Thomas a donc élaboré un menu offrant des repères faciles. « On a un burger à 9 $ taxes et pourboire inclus. Notre burger c’est du pain maison, c’est du bœuf Fournier qui vient de Saint-Fabien, ou du veau qui vient du Bic, et il n’y a pas de tomate quand on est au mois de janvier. Pour la clientèle qui est au Bic, leurs repères sont là. Quand ils mangent ils ne sont pas déstabilisés, quand ils payent ils ne sont pas déstabilisés non plus. Thomas, vu que c’est un excellent cuisinier, il est capable de faire un menu qui respecte les valeurs, mais qui ne vient pas choquer le public. »
Les amis ont aussi pris soin de conserver les produits aimés des gens du coin, comme la bière Molson est les verres de vin abordables.

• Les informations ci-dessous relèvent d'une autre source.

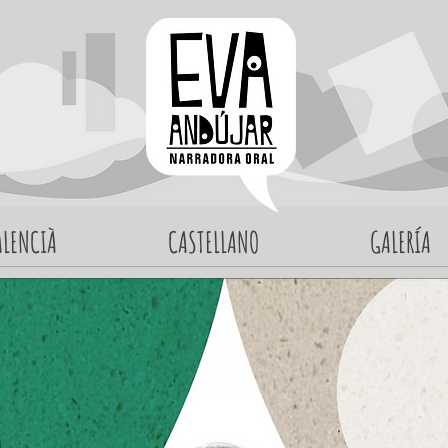
ALENCIÀ
CASTELLANO
GALERÍA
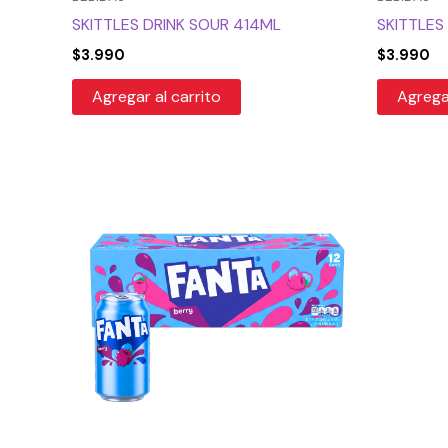
SKITTLES DRINK SOUR 414ML
SKITTLES
$
3.990
$
3.990
Agregar al carrito
Agregar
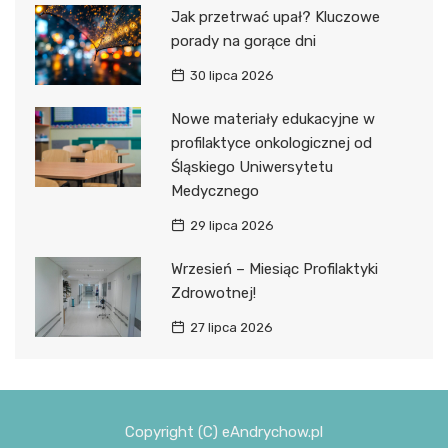
Jak przetrwać upał? Kluczowe
porady na gorące dni
30 lipca 2026
Nowe materiały edukacyjne w
profilaktyce onkologicznej od
Śląskiego Uniwersytetu
Medycznego
29 lipca 2026
Wrzesień – Miesiąc Profilaktyki
Zdrowotnej!
27 lipca 2026
Copyright (C) eAndrychow.pl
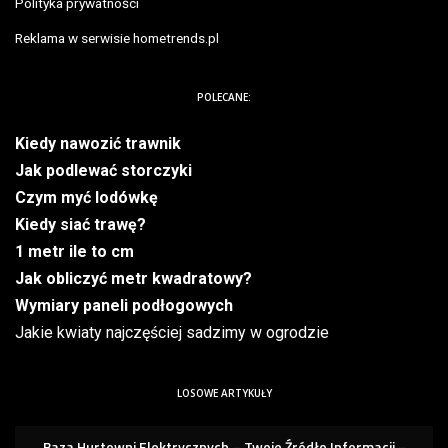
Polityka prywatności
Reklama w serwisie hometrends.pl
POLECANE:
Kiedy nawozić trawnik
Jak podlewać storczyki
Czym myć lodówkę
Kiedy siać trawę?
1 metr ile to cm
Jak obliczyć metr kwadratowy?
Wymiary paneli podłogowych
Jakie kwiaty najczęściej sadzimy w ogrodzie
LOSOWE ARTYKUŁY
Baza Hurtowni Elektrycznych – Twoje Źródło Informacji –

« L’été dernier, les habitués plus âgés étaient assis et n’avaient jamais vu autant de monde ici. Ils sont contents parce qu’ils savent que ça ne va pas fermer. »

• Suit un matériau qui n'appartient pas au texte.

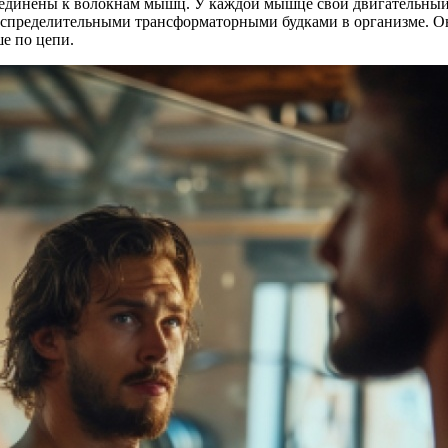
динены к волокнам мышц. У каждой мышце свой двигательный
спределительными трансформаторными будками в организме. О
ше по цепи.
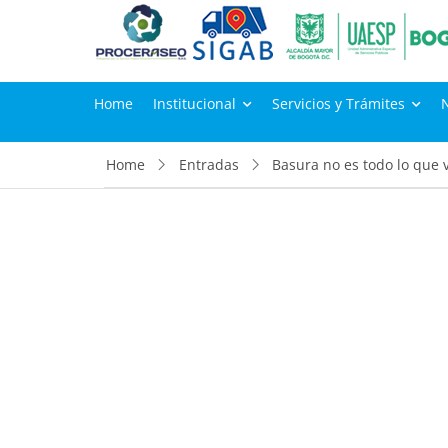
Home
Institucional
Servicios y Trámites
Home
Entradas
Basura no es todo lo que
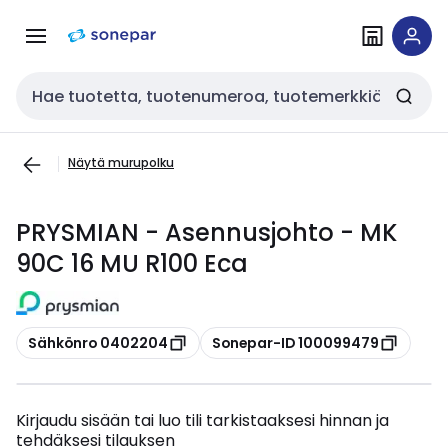
Siirry
Siirry
navigointiin
sisältöön
Haku
Näytä murupolku
PRYSMIAN - Asennusjohto - MK
90C 16 MU R100 Eca
Kopioi
Kopioi
Sähkönro 0402204
Sonepar-ID 100099479
Kirjaudu sisään tai luo tili tarkistaaksesi hinnan ja
tehdäksesi tilauksen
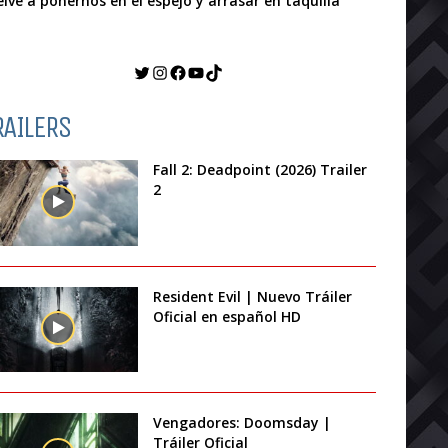
elve a ponernos en el espejo y arrasar en taquilla
Twitter
Instagram
Facebook
YouTube
TikTok
RAILERS
Fall 2: Deadpoint (2026) Trailer
2
Resident Evil | Nuevo Tráiler
Oficial en español HD
Vengadores: Doomsday |
Tráiler Oficial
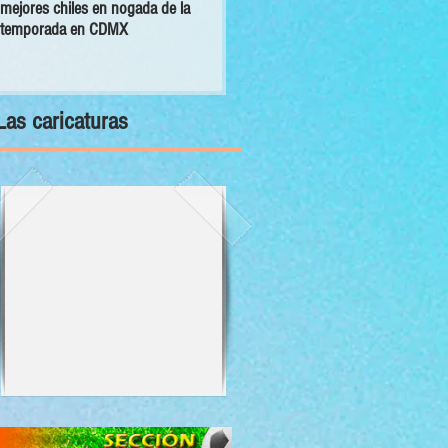
mejores chiles en nogada de la
primer Decálogo para impulsar una
temporada en CDMX
inversión turística con bienestar y
sustentabilidad
Las caricaturas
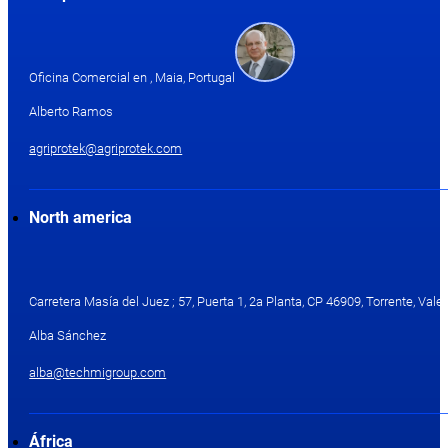
Oficina Comercial en , Maia, Portugal
Alberto Ramos
agriprotek@agriprotek.com
North america
Carretera Masía del Juez ; 57, Puerta 1, 2a Planta, CP 46909, Torrente, Valen
Alba Sánchez
alba@techmigroup.com
África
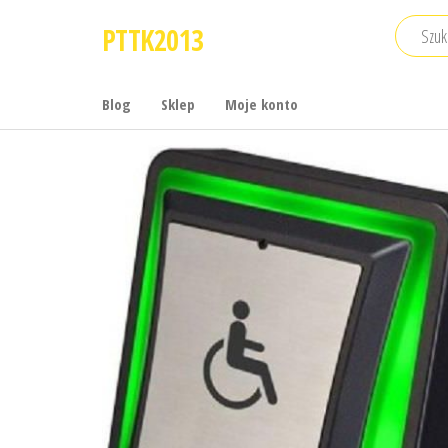
Przejdź
PTTK2013
do
treści
Blog
Sklep
Moje konto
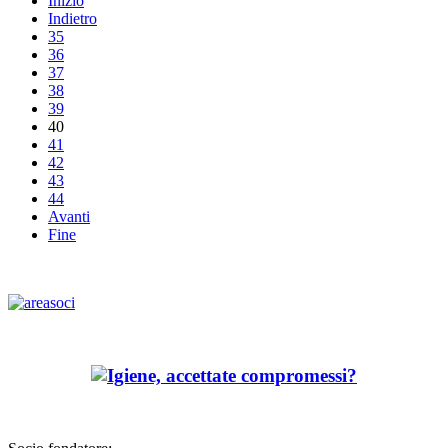
Inizio
Indietro
35
36
37
38
39
40
41
42
43
44
Avanti
Fine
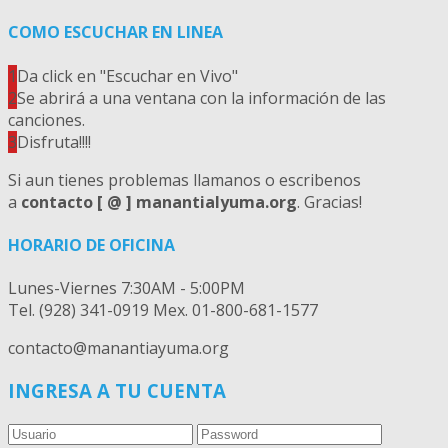
COMO ESCUCHAR EN LINEA
1
Da click en "Escuchar en Vivo"
2
Se abrirá a una ventana con la información de las
canciones.
3
Disfruta!!!!
Si aun tienes problemas llamanos o escribenos
a
contacto [ @ ] manantialyuma.org
. Gracias!
HORARIO DE OFICINA
Lunes-Viernes 7:30AM - 5:00PM
Tel. (928) 341-0919 Mex. 01-800-681-1577
contacto@manantiayuma.org
INGRESA A TU CUENTA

Élizabeth mentionne qu’il y a aussi toute une vague de jeunes adultes qui se sont établis au Bic dans les dernières années. « Certains viennent toutes les semaines, une à deux fois par semaine. Des jeunes couples, des jeunes familles. Ils sont super contents parce qu’ils n’ont pas à aller en ville et ils retrouvent un peu leur petite buvette de quartier avec des vins nature, ce que la clientèle qui est là depuis 40 ans ne va jamais prendre. Il y a vraiment le clash de toutes les générations, mais ça se marie super bien ensemble. »
Changement de paradigme
Thomas et Élizabeth ont apporté un changement important dans les façons de faire traditionnelles en restauration : ils ont décidé d’inclure le pourboire dans les prix. De quoi déstabiliser les clients, habitués comme passagers!
« On voulait offrir une stabilité financière à nos employés. En étant ouvert du matin au soir, les employés du matin font peut-être 300 $ de vente alors que ceux de soir peuvent faire 1000 $. Les vendredis sont aussi plus payants que les lundis. Inclure les pourboires dans les prix nous évite de gérer des chicanes au niveau des horaires, des sections, du partage. »

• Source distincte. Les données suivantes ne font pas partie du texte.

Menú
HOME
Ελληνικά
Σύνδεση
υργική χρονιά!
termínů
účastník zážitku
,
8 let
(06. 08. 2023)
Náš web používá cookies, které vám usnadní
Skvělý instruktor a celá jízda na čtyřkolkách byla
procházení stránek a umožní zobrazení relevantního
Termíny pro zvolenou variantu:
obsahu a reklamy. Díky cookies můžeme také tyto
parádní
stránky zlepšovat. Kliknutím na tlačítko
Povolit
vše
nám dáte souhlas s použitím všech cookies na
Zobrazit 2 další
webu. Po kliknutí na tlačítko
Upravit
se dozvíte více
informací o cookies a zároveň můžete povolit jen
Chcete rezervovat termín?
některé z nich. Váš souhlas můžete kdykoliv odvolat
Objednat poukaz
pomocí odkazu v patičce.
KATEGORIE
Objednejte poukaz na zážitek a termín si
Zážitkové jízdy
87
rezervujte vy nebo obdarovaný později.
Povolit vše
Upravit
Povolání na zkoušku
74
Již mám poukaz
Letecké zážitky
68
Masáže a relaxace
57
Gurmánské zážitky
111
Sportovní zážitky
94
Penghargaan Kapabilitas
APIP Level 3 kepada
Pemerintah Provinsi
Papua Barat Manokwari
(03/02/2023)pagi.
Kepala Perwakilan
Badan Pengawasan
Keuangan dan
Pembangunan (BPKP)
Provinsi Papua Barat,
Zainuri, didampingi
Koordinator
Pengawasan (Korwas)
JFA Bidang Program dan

Élizabeth avance qu’il faudrait peut-être renverser certaines mentalités relatives aux pourboires. « Ce n’est pas nécessairement au client de décider de la valeur de mon employé. Si tu vas chez Sports Experts et que tu n’as pas un bon service, as-tu un rabais sur tes chaussures? »
En expliquant les motivations derrière ce choix peu commun, les copropriétaires assurent que l’adaptation se fait bien et que, surtout, les employés sont heureux.
Apprivoiser les saisons
Lorsqu’ils ont pris possession du Bicois, les copropriétaires savaient que la haute saison estivale était primordiale pour leur chiffre d’affaires. « On a peut-être un huit semaines pour faire nos frais pour l’année », affirme Élizabeth. Les deux amis ont traversé cette période, qui s’étire de la Saint-Jean-Baptiste à la fin du mois d’août, avec succès. « L’été, c’est le moment de l’année où on a plus d’employés donc on est capables de déléguer plus facilement. » Une situation qui change drastiquement avec l’arrivée de la basse saison et qui amène son lot de défis.
Thomas et Élizabeth sont conscients qu’ils sont seulement dans la première année et que le temps viendra alléger ce cycle des saisons. Alors peu importe le moment de l’année, si vous passez dans le coin, n’hésitez pas à arrêter pour les saluer!